BIS survey: Daily forex trade at a high of $4 trillion
01 September 2010
London: Daily currency trading has grown 20 per cent over the past three years, to an average of $4 trillion a day in April 2010, says the latest triennial survey from the Bank for International Settlements (BIS). The survey also points out that big international banks have lost their preeminent position in determining volumes in the currency trading market for the first time since 2007 and now trail hedge funds and other financial institutions.
The report, from the Basel, Switzerland-based global central bank, also confirms that London has displaced New York as the world's preeminent foreign-exchange hub, with UK-based banks increasing their share of the market to 36.7 per cent from 34.6 per cent in 2007.
New York had an 18 per cent share, followed by Japan, Singapore, Switzerland, Hong Kong and Australia.

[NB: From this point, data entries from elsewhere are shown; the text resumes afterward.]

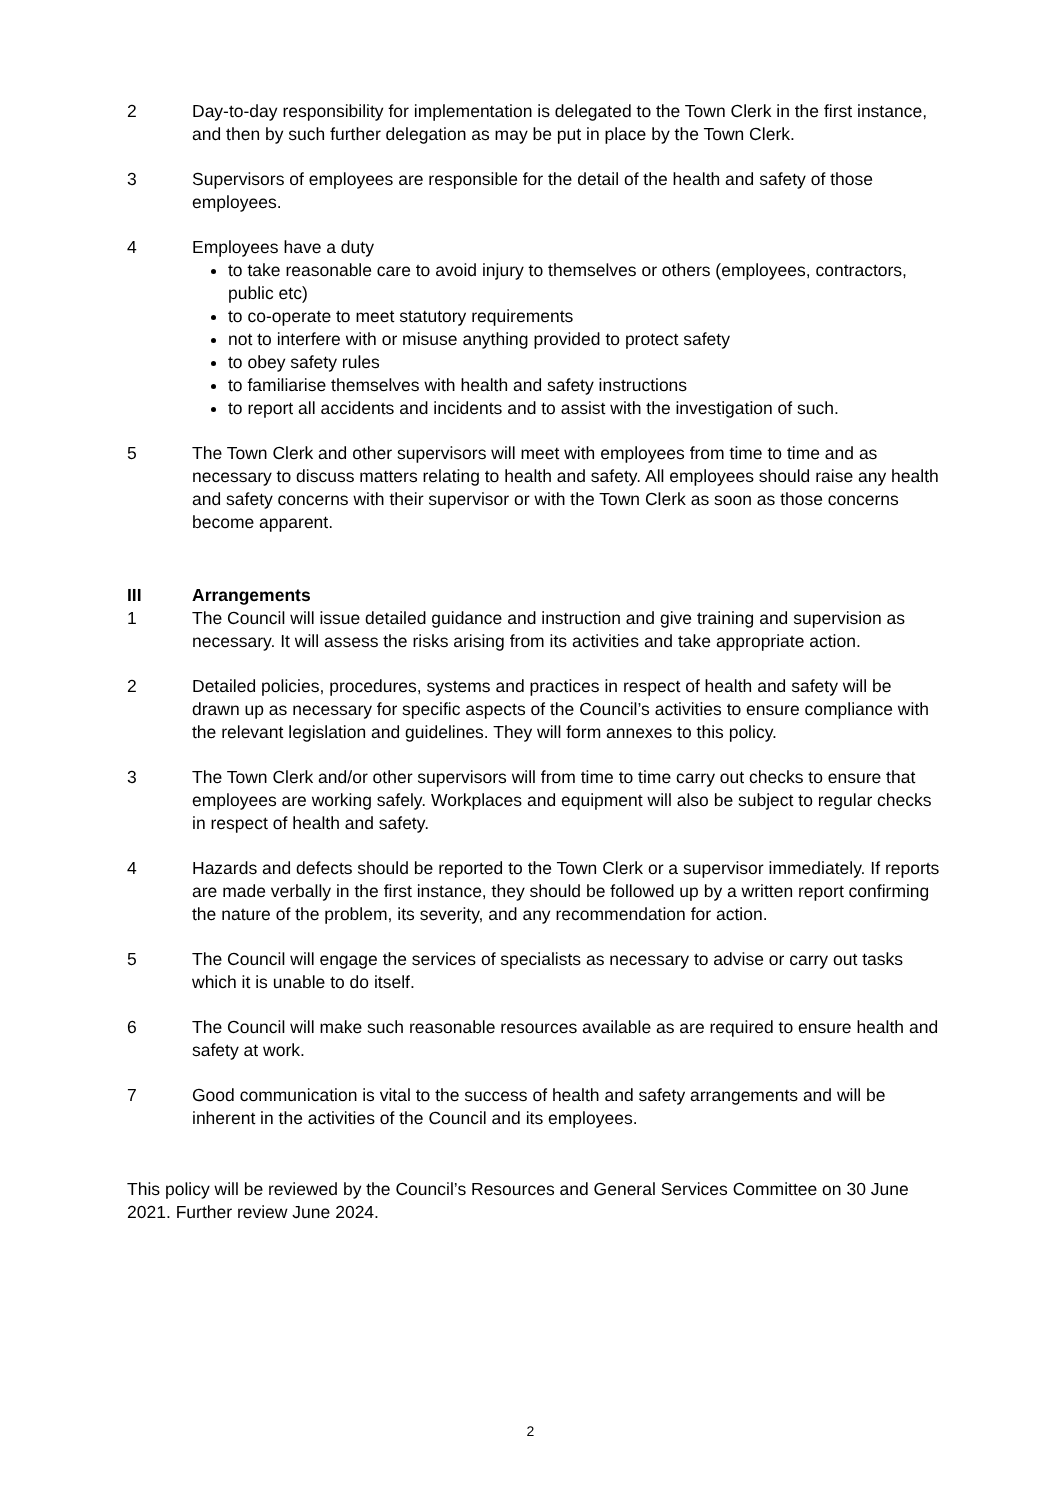2 Day-to-day responsibility for implementation is delegated to the Town Clerk in the first instance, and then by such further delegation as may be put in place by the Town Clerk.
3 Supervisors of employees are responsible for the detail of the health and safety of those employees.
4 Employees have a duty
to take reasonable care to avoid injury to themselves or others (employees, contractors, public etc)
to co-operate to meet statutory requirements
not to interfere with or misuse anything provided to protect safety
to obey safety rules
to familiarise themselves with health and safety instructions
to report all accidents and incidents and to assist with the investigation of such.
5 The Town Clerk and other supervisors will meet with employees from time to time and as necessary to discuss matters relating to health and safety. All employees should raise any health and safety concerns with their supervisor or with the Town Clerk as soon as those concerns become apparent.
III Arrangements
1 The Council will issue detailed guidance and instruction and give training and supervision as necessary. It will assess the risks arising from its activities and take appropriate action.
2 Detailed policies, procedures, systems and practices in respect of health and safety will be drawn up as necessary for specific aspects of the Council’s activities to ensure compliance with the relevant legislation and guidelines. They will form annexes to this policy.
3 The Town Clerk and/or other supervisors will from time to time carry out checks to ensure that employees are working safely. Workplaces and equipment will also be subject to regular checks in respect of health and safety.
4 Hazards and defects should be reported to the Town Clerk or a supervisor immediately. If reports are made verbally in the first instance, they should be followed up by a written report confirming the nature of the problem, its severity, and any recommendation for action.
5 The Council will engage the services of specialists as necessary to advise or carry out tasks which it is unable to do itself.
6 The Council will make such reasonable resources available as are required to ensure health and safety at work.
7 Good communication is vital to the success of health and safety arrangements and will be inherent in the activities of the Council and its employees.
This policy will be reviewed by the Council’s Resources and General Services Committee on 30 June 2021. Further review June 2024.
2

According to the survey, over these three years some big Asian markets have begun posting big volumes in currency trade along with peripheral markets, like Brazil and Turkey. Asia-Pacific currencies, the report says, have accounted for 35.9 per cent of average daily foreign-exchange trading, which is up from 33 per cent in 2007. This marks the first increase since the 2001survey and is also the most since BIS started compiling the surveys in 1998.
The Central Bank Survey of Foreign Exchange and Derivatives Market Activity report is based on data from 53 institutions.
Formed in 1930, the BIS acts as a central bank for the world's central bankers.